# What is required
Retype every record exactly. Leave the pictures out.

# Extracted information
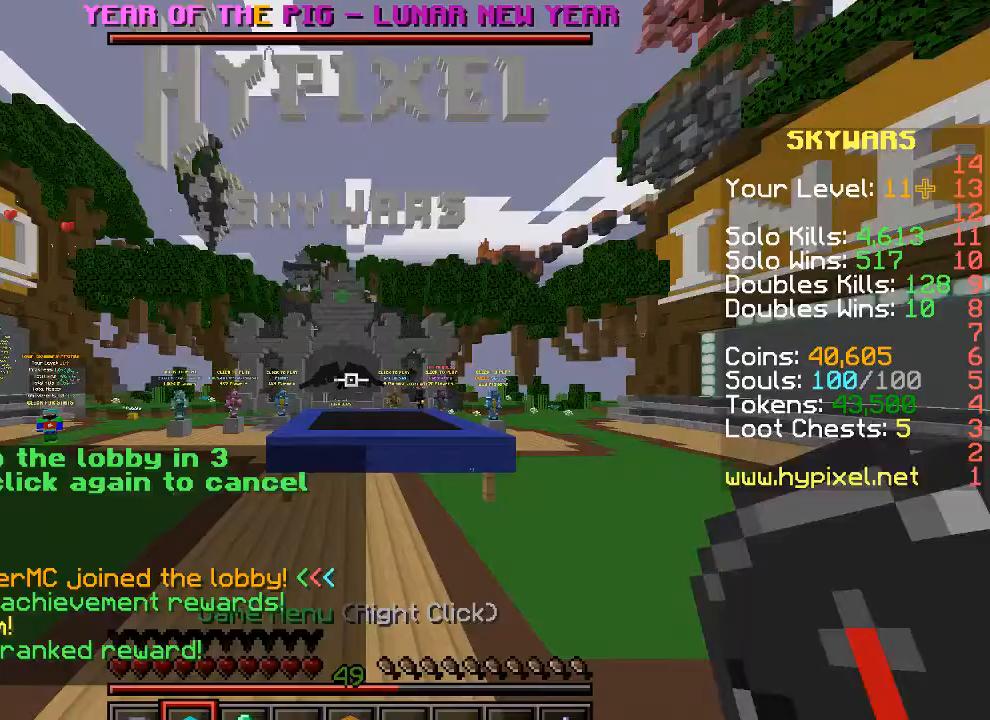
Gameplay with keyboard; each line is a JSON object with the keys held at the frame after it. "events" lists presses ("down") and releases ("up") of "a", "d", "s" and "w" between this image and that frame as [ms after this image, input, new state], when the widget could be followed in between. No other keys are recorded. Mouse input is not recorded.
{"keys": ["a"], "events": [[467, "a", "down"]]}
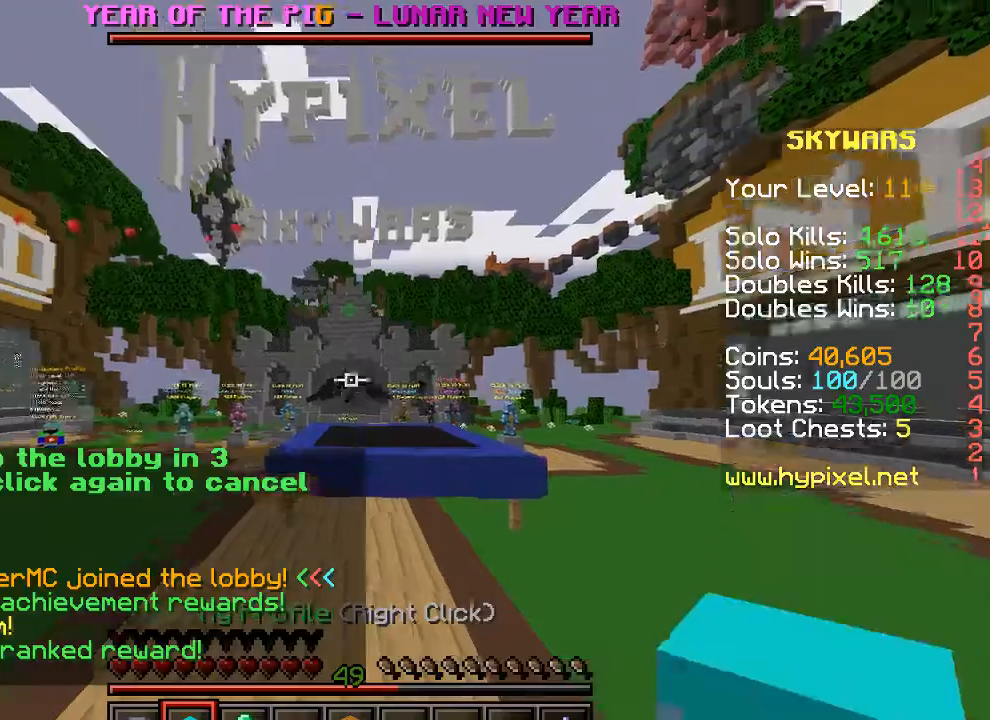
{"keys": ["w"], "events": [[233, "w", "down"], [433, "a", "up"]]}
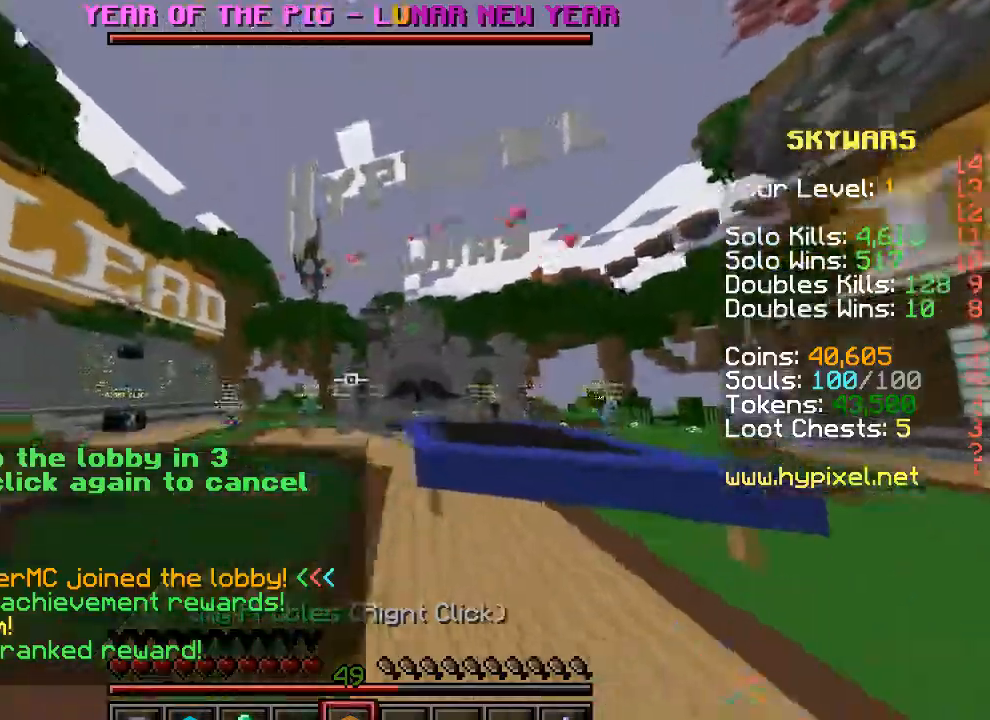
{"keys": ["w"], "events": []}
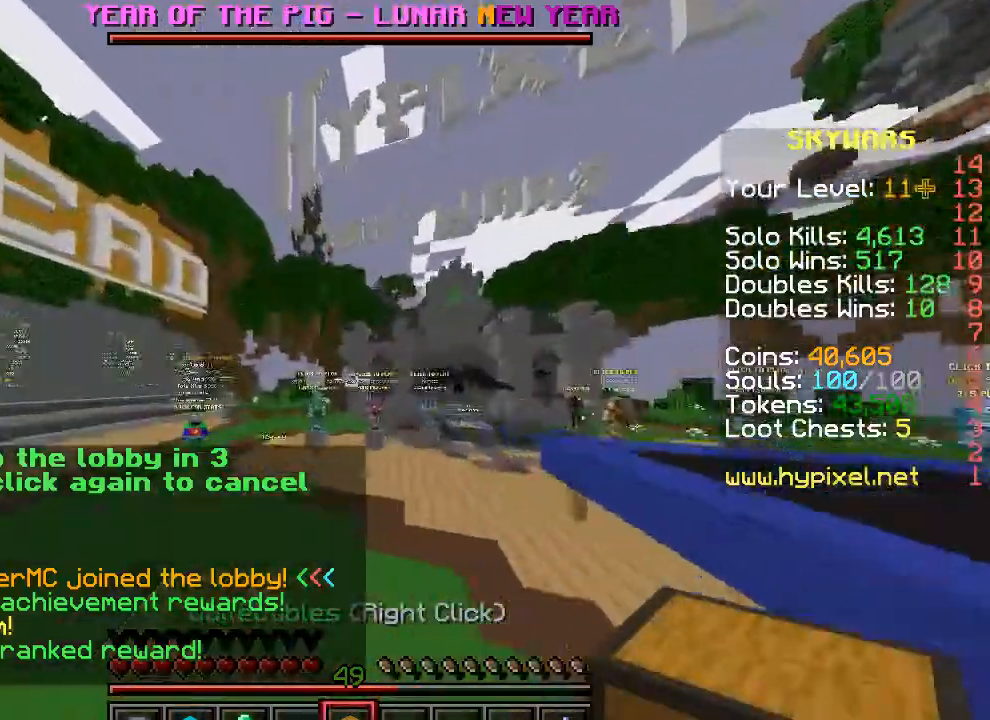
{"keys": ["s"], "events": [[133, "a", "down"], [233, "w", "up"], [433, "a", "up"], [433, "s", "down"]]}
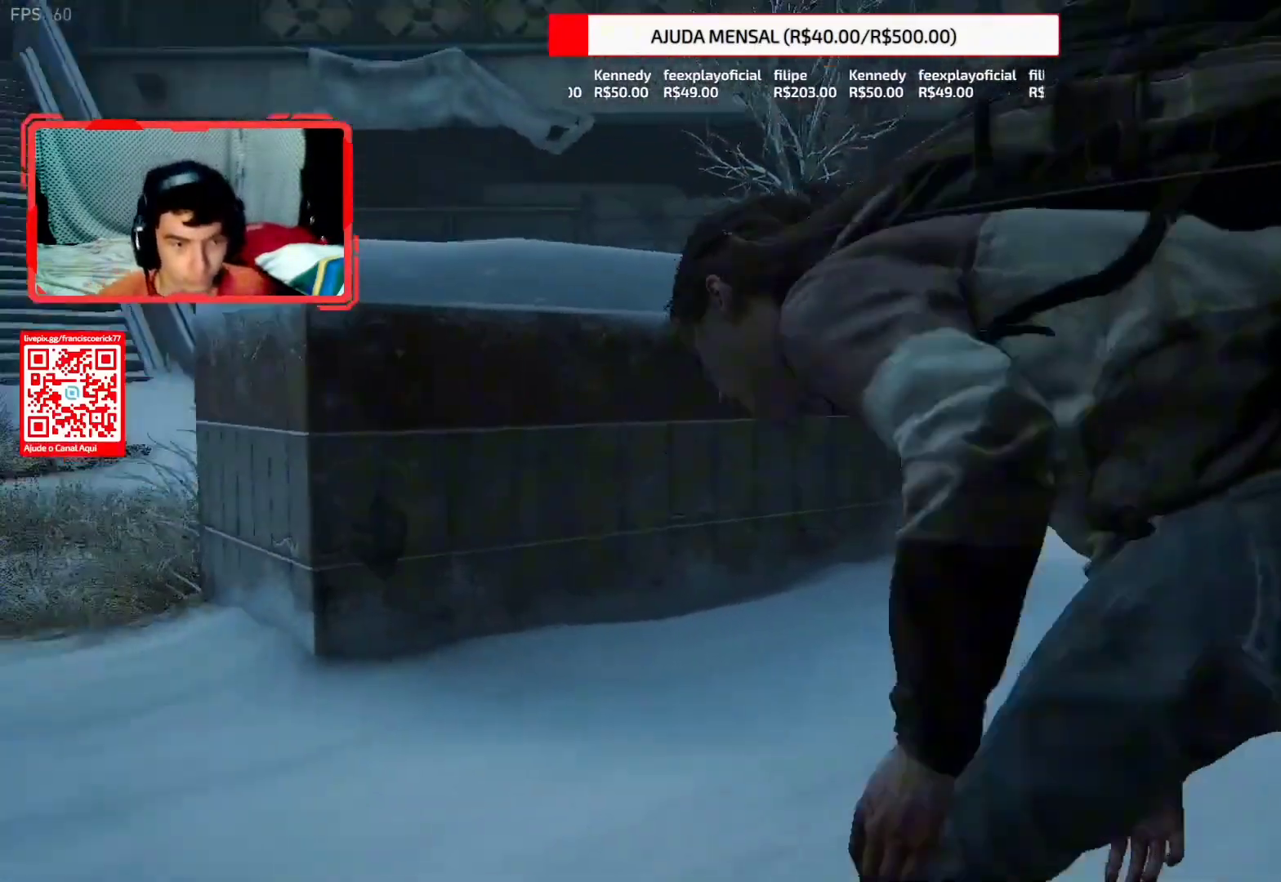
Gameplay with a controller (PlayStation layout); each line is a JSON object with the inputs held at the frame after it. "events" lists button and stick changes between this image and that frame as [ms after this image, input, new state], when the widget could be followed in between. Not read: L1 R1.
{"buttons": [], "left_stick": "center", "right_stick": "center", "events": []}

# Problem solution
Gameplay with keyboard; each line is a JSON object with the keys held at the frame after it. "events" lists presses ("down") and releases ("up") of "a", "d", "s" and "w" between this image and that frame as [ms after this image, input, new state], when the widget could be followed in between. No other keys are recorded. Mouse input is not recorded.
{"keys": ["a"], "events": [[467, "a", "down"]]}
{"keys": ["w"], "events": [[233, "w", "down"], [433, "a", "up"]]}
{"keys": ["w"], "events": []}
{"keys": ["s"], "events": [[133, "a", "down"], [233, "w", "up"], [433, "a", "up"], [433, "s", "down"]]}
Gameplay with a controller (PlayStation layout); each line is a JSON object with the inputs held at the frame after it. "events" lists button and stick changes between this image and that frame as [ms after this image, input, new state], when the widget could be followed in between. Not read: L1 R1.
{"buttons": [], "left_stick": "center", "right_stick": "center", "events": []}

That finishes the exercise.